Department of Clinical Epidemiology, Biostatistics and Bioinformatics.
Department of Medical Informatics, Academic Medical Center, Amsterdam 1105 AZ, The Netherlands.
Bioinformatics. 2017 Oct 15;33(20):3228-3234. doi: 10.1093/bioinformatics/btx374.
Recent technological developments have enabled the possibility of genetic and genomic integrated data analysis approaches, where multiple omics datasets from various biological levels are combined and used to describe (disease) phenotypic variations. The main goal is to explain and ultimately predict phenotypic variations by understanding their genetic basis and the interaction of the associated genetic factors.
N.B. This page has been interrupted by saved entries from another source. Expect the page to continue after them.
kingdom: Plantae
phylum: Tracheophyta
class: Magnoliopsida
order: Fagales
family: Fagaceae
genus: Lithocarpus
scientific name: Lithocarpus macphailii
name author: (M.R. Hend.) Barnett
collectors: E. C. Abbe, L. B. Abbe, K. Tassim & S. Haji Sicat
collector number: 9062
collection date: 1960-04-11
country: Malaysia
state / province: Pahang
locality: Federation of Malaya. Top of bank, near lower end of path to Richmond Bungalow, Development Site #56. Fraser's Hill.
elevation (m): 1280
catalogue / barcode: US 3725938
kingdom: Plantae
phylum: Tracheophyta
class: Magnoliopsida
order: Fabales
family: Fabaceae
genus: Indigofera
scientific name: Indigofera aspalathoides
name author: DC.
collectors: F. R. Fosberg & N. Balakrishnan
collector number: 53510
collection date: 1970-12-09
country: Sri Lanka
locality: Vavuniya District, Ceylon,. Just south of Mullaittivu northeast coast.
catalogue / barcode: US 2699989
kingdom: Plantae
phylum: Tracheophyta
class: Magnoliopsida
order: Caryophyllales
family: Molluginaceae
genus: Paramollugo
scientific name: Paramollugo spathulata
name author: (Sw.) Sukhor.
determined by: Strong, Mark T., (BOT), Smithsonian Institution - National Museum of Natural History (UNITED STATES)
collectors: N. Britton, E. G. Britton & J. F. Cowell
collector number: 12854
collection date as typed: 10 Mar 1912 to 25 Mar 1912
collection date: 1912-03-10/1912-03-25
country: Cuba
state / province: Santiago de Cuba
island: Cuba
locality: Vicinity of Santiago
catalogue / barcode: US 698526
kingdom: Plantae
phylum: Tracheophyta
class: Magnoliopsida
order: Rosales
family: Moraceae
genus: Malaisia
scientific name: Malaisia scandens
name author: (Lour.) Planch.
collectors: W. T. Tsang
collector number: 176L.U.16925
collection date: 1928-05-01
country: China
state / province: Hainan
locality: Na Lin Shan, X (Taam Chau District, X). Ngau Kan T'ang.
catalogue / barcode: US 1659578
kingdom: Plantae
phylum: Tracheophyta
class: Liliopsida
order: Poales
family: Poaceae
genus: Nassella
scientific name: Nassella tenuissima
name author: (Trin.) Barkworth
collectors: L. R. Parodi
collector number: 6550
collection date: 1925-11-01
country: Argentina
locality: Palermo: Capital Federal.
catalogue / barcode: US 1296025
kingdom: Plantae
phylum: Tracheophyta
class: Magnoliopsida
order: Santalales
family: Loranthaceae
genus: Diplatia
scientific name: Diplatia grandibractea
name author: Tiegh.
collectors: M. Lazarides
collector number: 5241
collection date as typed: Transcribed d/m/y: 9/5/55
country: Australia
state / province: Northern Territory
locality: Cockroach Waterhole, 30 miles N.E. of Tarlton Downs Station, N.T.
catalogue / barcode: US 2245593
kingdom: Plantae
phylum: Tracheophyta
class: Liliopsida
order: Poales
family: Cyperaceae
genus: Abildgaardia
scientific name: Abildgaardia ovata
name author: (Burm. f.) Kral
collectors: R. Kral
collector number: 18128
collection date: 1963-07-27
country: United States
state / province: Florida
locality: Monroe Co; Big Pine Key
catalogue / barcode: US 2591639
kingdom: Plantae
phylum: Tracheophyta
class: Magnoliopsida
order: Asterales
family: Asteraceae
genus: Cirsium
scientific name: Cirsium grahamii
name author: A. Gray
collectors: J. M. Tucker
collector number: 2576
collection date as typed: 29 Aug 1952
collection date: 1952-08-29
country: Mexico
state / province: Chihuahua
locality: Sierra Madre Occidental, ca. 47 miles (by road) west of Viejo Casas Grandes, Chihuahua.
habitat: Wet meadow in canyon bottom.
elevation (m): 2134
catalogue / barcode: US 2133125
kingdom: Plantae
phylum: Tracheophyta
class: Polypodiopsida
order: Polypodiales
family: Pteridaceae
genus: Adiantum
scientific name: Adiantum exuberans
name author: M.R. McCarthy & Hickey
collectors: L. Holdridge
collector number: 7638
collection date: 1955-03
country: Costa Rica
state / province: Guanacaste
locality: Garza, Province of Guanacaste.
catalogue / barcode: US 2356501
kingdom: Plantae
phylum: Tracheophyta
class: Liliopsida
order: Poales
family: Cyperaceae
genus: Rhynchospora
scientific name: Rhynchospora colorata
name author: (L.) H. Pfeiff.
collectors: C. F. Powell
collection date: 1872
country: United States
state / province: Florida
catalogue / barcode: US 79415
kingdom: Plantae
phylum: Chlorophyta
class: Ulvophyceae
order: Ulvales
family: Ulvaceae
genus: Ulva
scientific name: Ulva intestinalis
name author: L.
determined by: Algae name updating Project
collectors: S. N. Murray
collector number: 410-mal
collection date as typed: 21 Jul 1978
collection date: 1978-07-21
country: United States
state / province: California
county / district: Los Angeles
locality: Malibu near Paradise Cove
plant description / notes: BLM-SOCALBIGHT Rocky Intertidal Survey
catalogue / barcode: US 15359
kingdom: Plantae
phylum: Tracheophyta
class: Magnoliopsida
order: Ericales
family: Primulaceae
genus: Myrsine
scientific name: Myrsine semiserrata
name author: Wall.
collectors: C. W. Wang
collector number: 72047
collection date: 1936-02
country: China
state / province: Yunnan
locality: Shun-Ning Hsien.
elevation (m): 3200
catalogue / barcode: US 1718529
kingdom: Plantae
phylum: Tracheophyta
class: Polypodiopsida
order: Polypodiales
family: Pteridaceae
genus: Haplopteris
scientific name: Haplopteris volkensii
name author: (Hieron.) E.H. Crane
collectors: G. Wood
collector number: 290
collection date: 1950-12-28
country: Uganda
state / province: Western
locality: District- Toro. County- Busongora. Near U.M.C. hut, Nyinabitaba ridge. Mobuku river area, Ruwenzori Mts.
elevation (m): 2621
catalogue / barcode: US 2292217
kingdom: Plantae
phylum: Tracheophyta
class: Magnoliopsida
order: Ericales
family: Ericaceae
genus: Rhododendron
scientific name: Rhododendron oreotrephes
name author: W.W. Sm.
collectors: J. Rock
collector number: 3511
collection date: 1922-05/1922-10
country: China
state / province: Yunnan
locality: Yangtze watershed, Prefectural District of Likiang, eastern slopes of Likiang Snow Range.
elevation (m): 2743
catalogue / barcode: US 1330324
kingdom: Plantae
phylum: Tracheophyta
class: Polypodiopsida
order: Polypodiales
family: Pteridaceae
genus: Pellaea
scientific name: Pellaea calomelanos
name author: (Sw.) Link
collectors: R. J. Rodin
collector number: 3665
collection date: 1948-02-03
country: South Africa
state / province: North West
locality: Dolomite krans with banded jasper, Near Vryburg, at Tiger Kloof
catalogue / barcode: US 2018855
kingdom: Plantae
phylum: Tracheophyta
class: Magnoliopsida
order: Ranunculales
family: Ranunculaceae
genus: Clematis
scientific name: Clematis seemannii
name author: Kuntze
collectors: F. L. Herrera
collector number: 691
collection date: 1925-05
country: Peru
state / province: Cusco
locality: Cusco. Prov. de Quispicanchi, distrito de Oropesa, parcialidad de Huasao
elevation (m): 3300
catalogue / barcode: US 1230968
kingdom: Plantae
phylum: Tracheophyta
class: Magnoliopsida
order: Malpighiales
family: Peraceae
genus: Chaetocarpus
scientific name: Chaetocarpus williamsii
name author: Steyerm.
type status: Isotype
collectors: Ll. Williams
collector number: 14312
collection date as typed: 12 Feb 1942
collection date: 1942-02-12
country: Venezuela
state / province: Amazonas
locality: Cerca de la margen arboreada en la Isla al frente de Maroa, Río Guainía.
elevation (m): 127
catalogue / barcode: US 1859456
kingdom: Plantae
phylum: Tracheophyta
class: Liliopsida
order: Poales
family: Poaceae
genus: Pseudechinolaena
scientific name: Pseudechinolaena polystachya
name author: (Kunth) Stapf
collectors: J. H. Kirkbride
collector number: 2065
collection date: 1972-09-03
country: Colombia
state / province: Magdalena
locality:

Therefore, understanding the underlying genetic mechanisms of phenotypic variations is an ever increasing research interest in biomedical sciences. In many situations, we have a set of variables that can be considered to be the outcome variables and a set that can be considered to be explanatory variables. Redundancy analysis (RDA) is an analytic method to deal with this type of directionality. Unfortunately, current implementations of RDA cannot deal optimally with the high dimensionality of omics data (p≫n). The existing theoretical framework, based on Ridge penalization, is suboptimal, since it includes all variables in the analysis. As a solution, we propose to use Elastic Net penalization in an iterative RDA framework to obtain a sparse solution.
We proposed sparse redundancy analysis (sRDA) for high dimensional omics data analysis. We conducted simulation studies with our software implementation of sRDA to assess the reliability of sRDA. Both the analysis of simulated data, and the analysis of 485 512 methylation markers and 18,424 gene-expression values measured in a set of 55 patients with Marfan syndrome show that sRDA is able to deal with the usual high dimensionality of omics data.
Supplementary data are available at Bioinformatics online.
最近的技术发展使得进行遗传和基因组综合数据分析成为可能,其中来自不同生物学水平的多个组学数据集被组合并用于描述(疾病)表型变异。主要目标是通过了解遗传基础和相关遗传因素的相互作用来解释和最终预测表型变异。因此,了解表型变异的潜在遗传机制是生物医学科学中日益增长的研究兴趣。在许多情况下,我们有一组可以被认为是结果变量的变量,以及一组可以被认为是解释变量的变量。冗余分析(RDA)是一种用于处理这种方向性的分析方法。不幸的是,当前的 RDA 实现不能最优地处理组学数据的高维性(p≫n)。基于岭惩罚的现有理论框架是次优的,因为它包括了分析中的所有变量。作为一种解决方案,我们建议在迭代 RDA 框架中使用弹性网络惩罚来获得稀疏解。
我们提出了用于高维组学数据分析的稀疏冗余分析(sRDA)。我们使用我们的 sRDA 软件实现进行了模拟研究,以评估 sRDA 的可靠性。模拟数据的分析以及对 55 例马凡综合征患者的一组 485512 个甲基化标记和 18424 个基因表达值的分析表明,sRDA 能够处理通常的组学数据的高维性。
补充数据可在 Bioinformatics 在线获取。